== Segment start ==
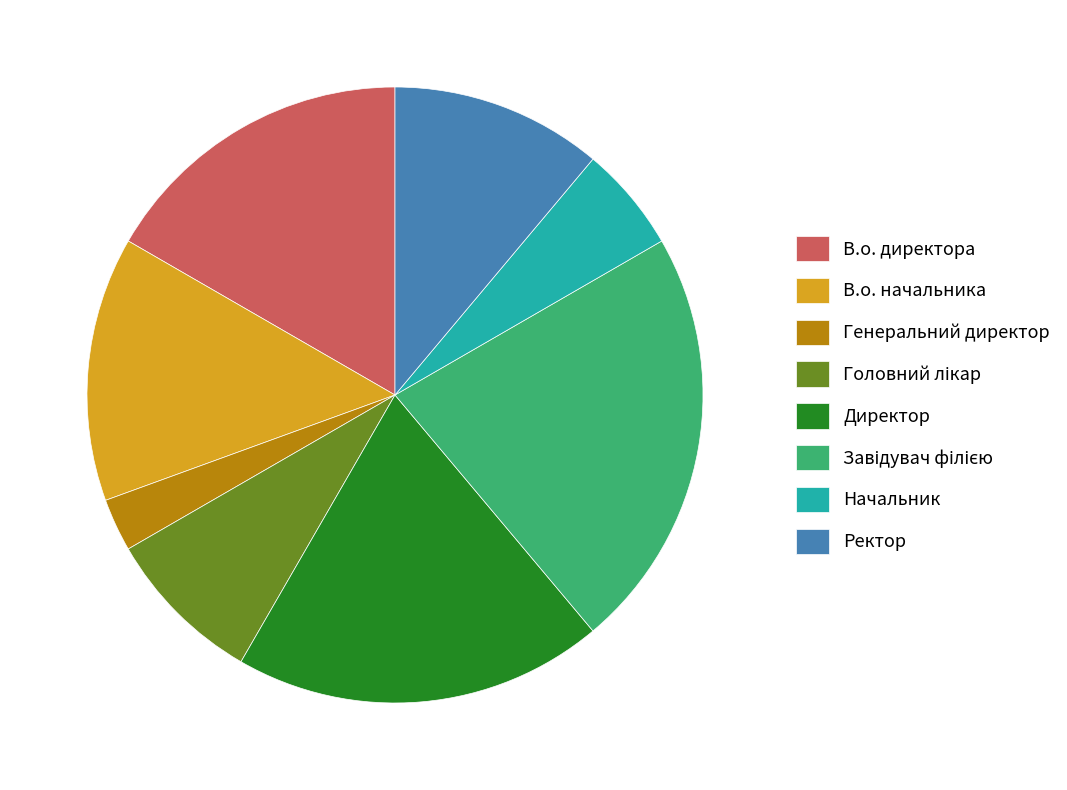

Which slice is the smallest?

Генеральний директор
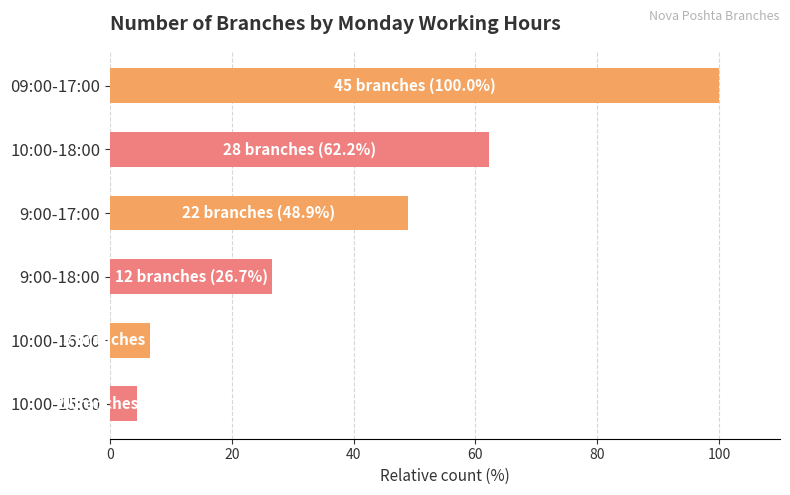

What is the minimum value shown in the chart?

4.4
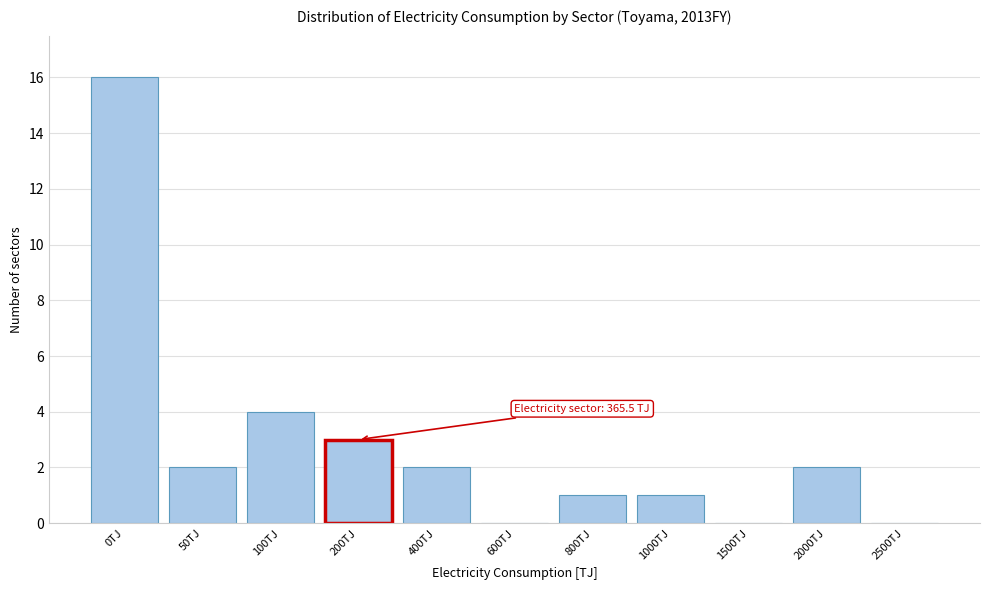

Reading left to right, what are all the values shown in this chart?

0TJ=16	50TJ=2	100TJ=4	200TJ=3	400TJ=2	600TJ=0	800TJ=1	1000TJ=1	1500TJ=0	2000TJ=2	2500TJ=0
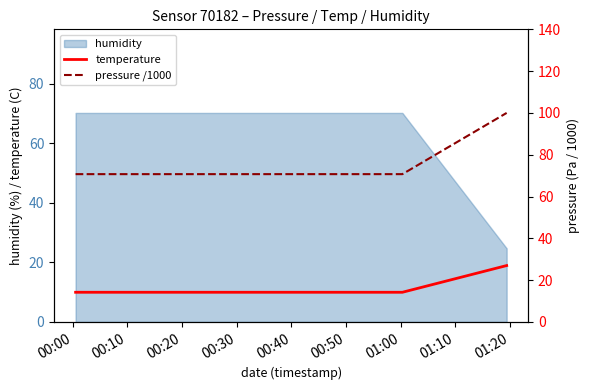

What is the lowest value of the humidity series?

24.7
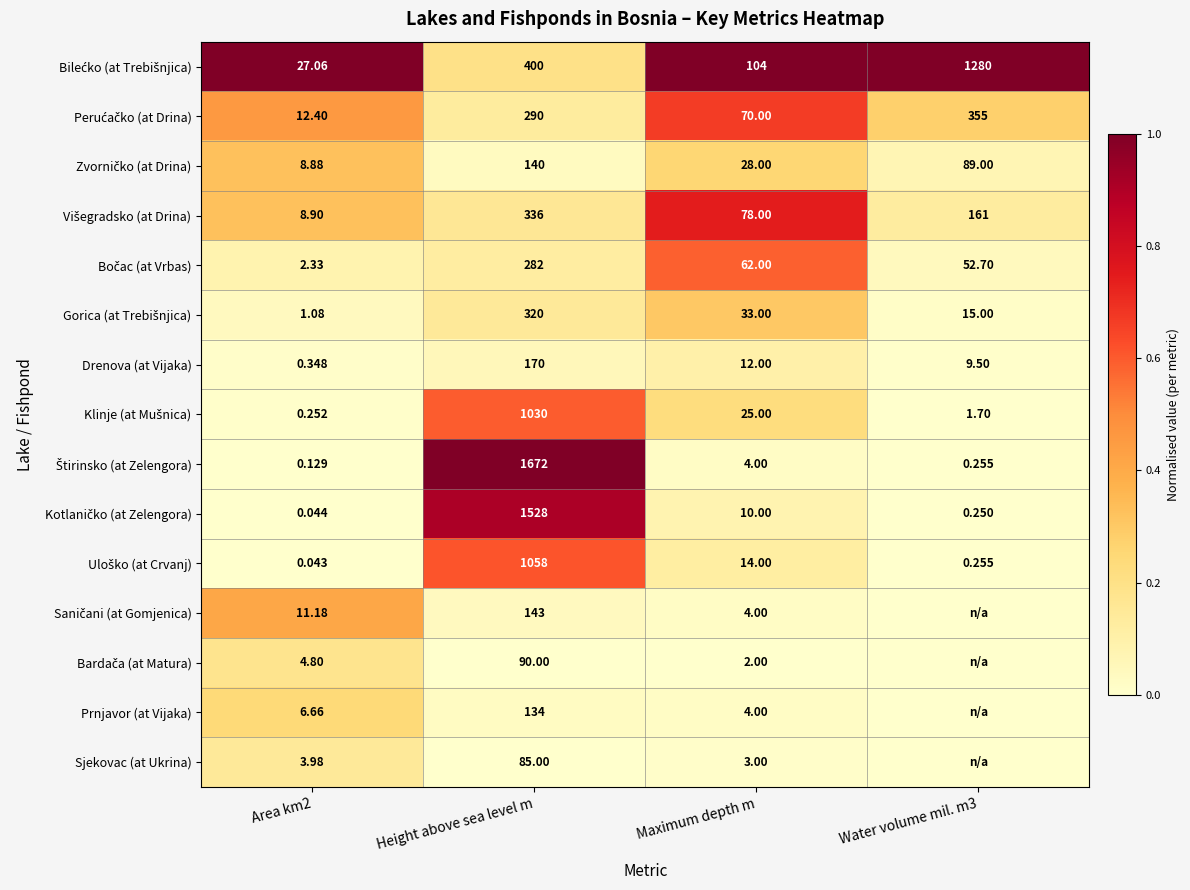

Between Area km2 and Maximum depth m, which is larger?

Area km2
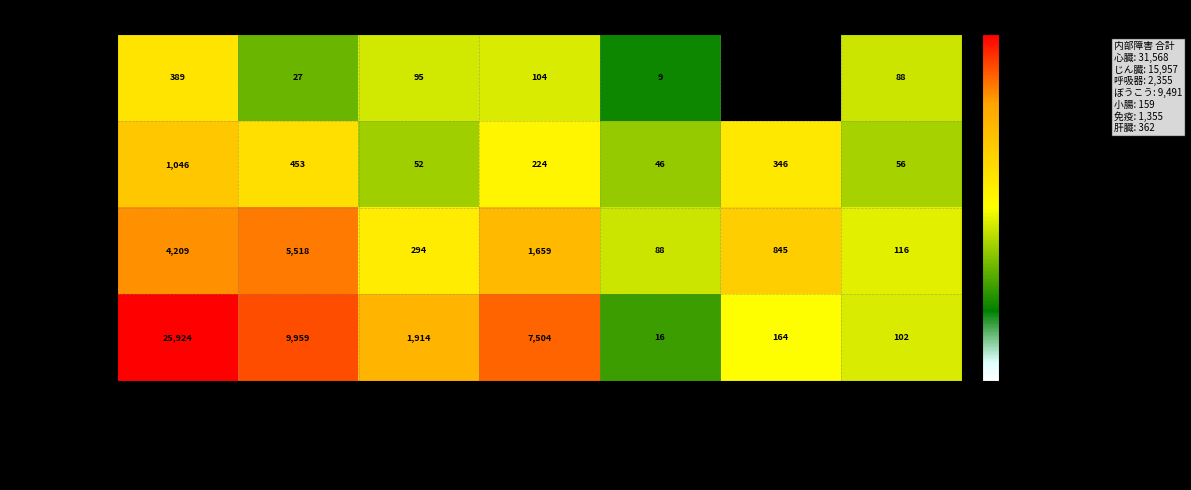

Where is 65以上 nearest to the value 12970?

じん臓機能障害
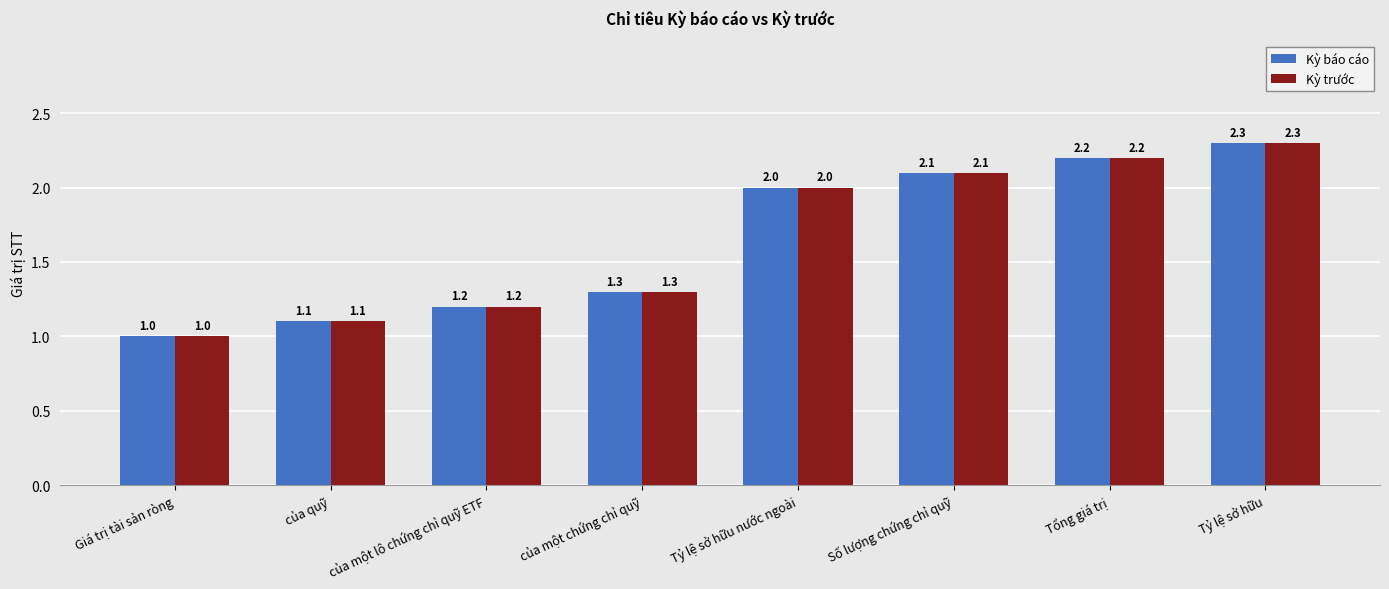

At which category is the sum across all series the highest?

Tỷ lệ sở hữu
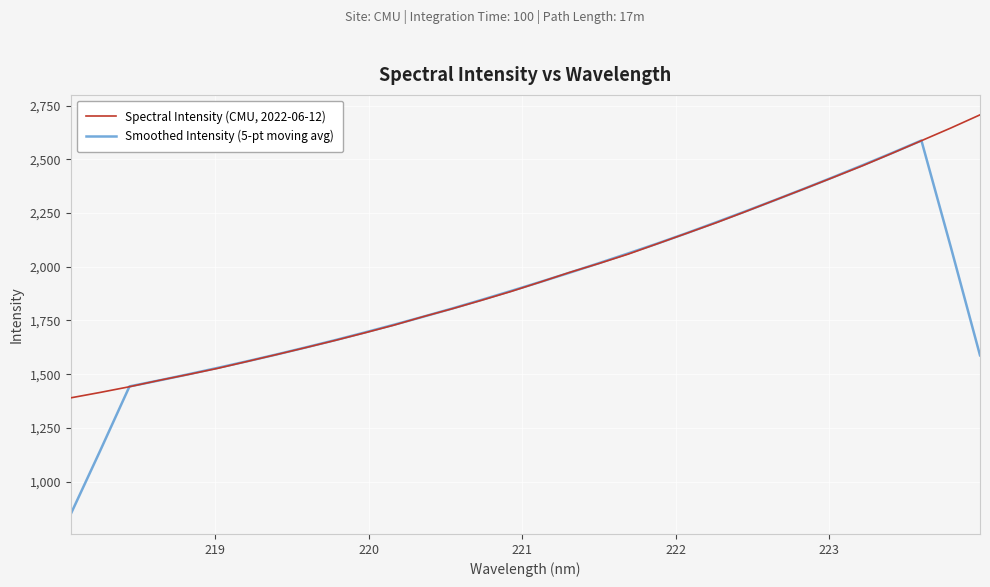

Rank the series by their maximum value, from highest to lowest.

Spectral Intensity (CMU, 2022-06-12), Smoothed Intensity (5-pt moving avg)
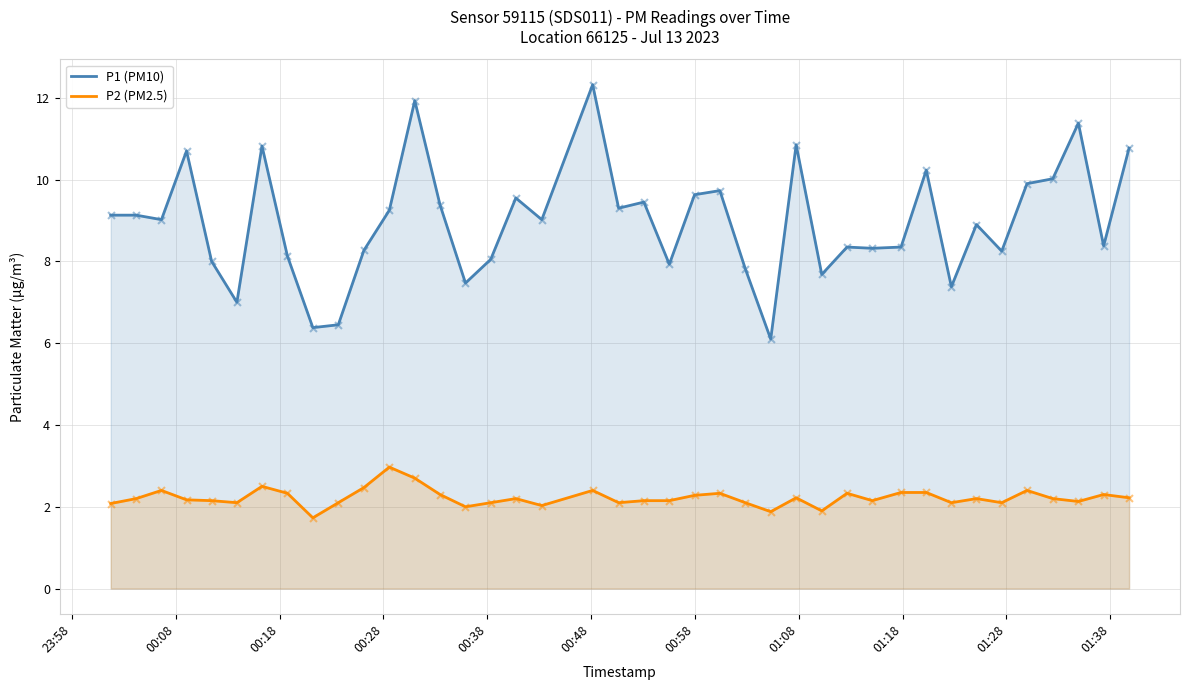

Which series has the largest Y range (max minus min)?

P1 (PM10)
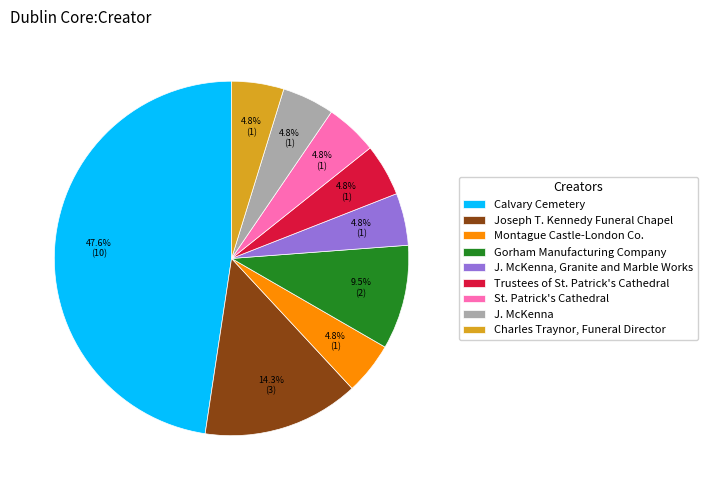

Approximately how many times larger is the value at Joseph T. Kennedy Funeral Chapel compared to Trustees of St. Patrick's Cathedral?

3.0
== Segment end ==
Your task: Count the lines in the listing above that contain the string "series", matching case exactly. Give only the number.

Task output: 4